Uno degli ultimi arrivati in casa Bologna, Federico Bernardeschi, ha parlato del ruolo di “Welcome Manager” di Lorenzo De Silvestri durante un aperitivo in giro per la città, ma tra i temi trattati c’è anche la vittoria di EURO 2020.
SUL RUOLO DI DE SILVESTRI. “Nella mia vita ho visto poche volte questo modo di fare, ma devo dire che Lollo è molto bravo. A Toronto avevo il team manager ad aiutarmi, ma è pur sempre un membro della società. Quando c’è un compagno di squadra è diverso: ti coinvolge, ti fa entrare nei meccanismi della squadra e dello spogliatoio, organizza aperitivi per fare gruppo e coesione. Tutto questo poi lo ritrovi in campo, ti senti in una famiglia e ti senti subito a tuo agio. Quindi ‘Chapeau’ al sindaco!“.

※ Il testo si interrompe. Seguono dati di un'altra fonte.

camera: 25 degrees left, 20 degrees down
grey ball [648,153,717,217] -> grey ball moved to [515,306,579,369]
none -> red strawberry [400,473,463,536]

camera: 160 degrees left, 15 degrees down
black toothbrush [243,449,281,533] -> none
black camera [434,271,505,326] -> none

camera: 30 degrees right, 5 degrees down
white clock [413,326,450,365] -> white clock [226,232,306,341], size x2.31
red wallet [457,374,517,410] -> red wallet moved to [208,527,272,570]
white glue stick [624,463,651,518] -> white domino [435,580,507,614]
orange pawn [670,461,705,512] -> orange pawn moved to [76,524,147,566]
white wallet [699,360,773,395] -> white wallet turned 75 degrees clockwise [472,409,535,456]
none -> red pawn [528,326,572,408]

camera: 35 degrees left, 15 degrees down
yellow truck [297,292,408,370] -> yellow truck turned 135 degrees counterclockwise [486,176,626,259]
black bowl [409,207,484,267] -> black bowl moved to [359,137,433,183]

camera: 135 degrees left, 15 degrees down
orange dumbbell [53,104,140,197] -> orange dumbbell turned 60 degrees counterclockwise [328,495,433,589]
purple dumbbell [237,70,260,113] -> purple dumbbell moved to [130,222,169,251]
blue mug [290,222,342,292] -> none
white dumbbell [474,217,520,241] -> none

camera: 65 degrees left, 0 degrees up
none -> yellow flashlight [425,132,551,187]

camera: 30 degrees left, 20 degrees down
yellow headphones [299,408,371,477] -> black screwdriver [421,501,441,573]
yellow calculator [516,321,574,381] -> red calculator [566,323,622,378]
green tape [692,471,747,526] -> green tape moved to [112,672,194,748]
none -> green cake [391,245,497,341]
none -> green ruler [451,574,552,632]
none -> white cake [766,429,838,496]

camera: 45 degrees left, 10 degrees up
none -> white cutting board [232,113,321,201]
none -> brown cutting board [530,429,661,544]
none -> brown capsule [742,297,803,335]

SU VIALLI. “Ogni volta che qualcuno esordiva in Nazionale, Vialli gli regalava un gagliardetto ‘Da oggi sei un Azzurro per sempre’. Aveva una cura maniacale dell’umanità che non ho visto in nessuno. È stato importantissimo. Mancini? Quando si è presentato ci ha detto ‘Noi dobbiamo andare a vincere l’Europeo’. Tutti pensavamo: ‘Che ca**o dice questo? È matto’. De Rossi è stato il collante perfetto tra giocatori e staff tecnico, aveva un’umiltà disarmante. Quell’Italia quasi sicuramente non era la formazione più forte dell’Europeo, ma al 100% era il gruppo più forte in assoluto. Ognuno si è spinto oltre per il bene dell’altro: avevamo tutti lo stesso obiettivo”.